Action item: For every line below, output the text exactly and leave out images.

Data:
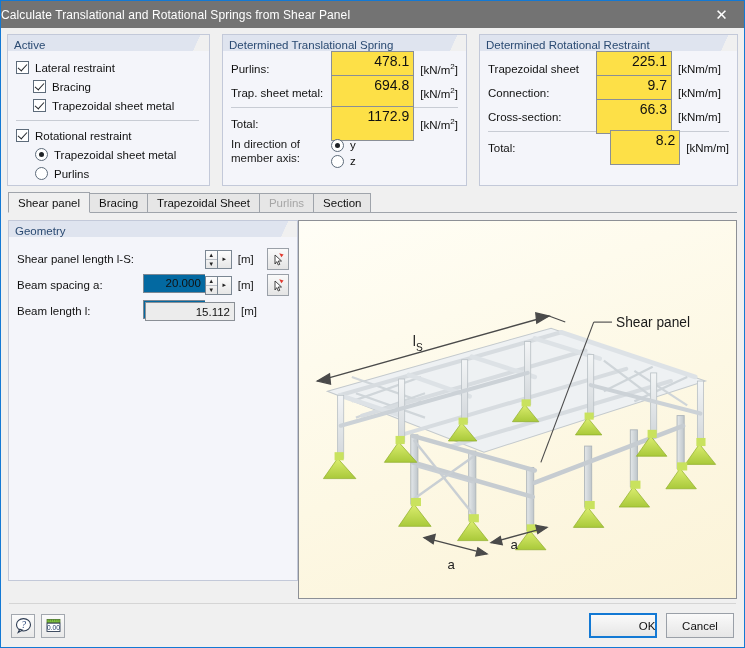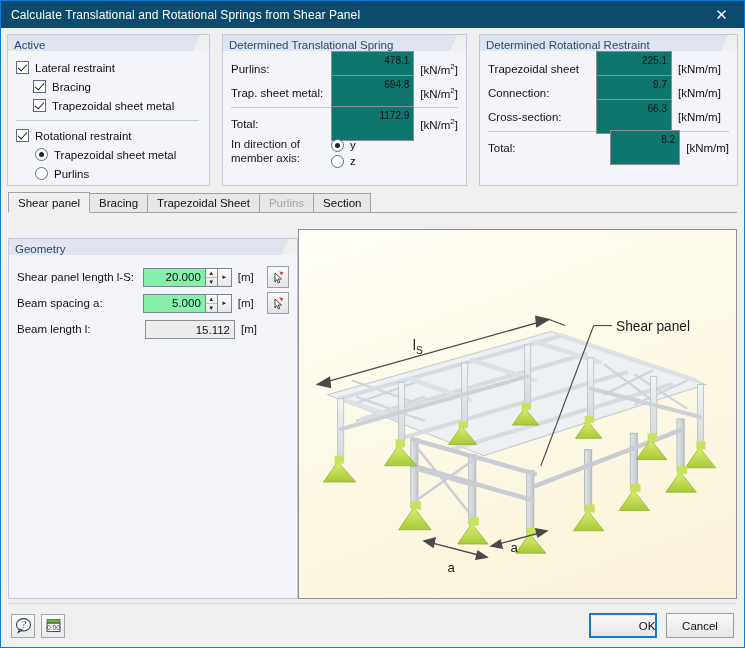--- a/index.html
+++ b/index.html
@@ -20,9 +20,8 @@
   
   .titlebar{
     height:27px;min-height:27px;
-    background:#0c4a6e;
+    background:#737373;
     display:flex;align-items:center;
-    padding-left:10px;
     color:#ffffff;
   }
   .title-text{font-size:12px;letter-spacing:.1px;white-space:nowrap;}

Answer to the exercise:
--- a/index.html
+++ b/index.html
@@ -20,9 +20,8 @@
   
   .titlebar{
     height:27px;min-height:27px;
-    background:#0c4a6e;
+    background:#737373;
     display:flex;align-items:center;
-    padding-left:10px;
     color:#ffffff;
   }
   .title-text{font-size:12px;letter-spacing:.1px;white-space:nowrap;}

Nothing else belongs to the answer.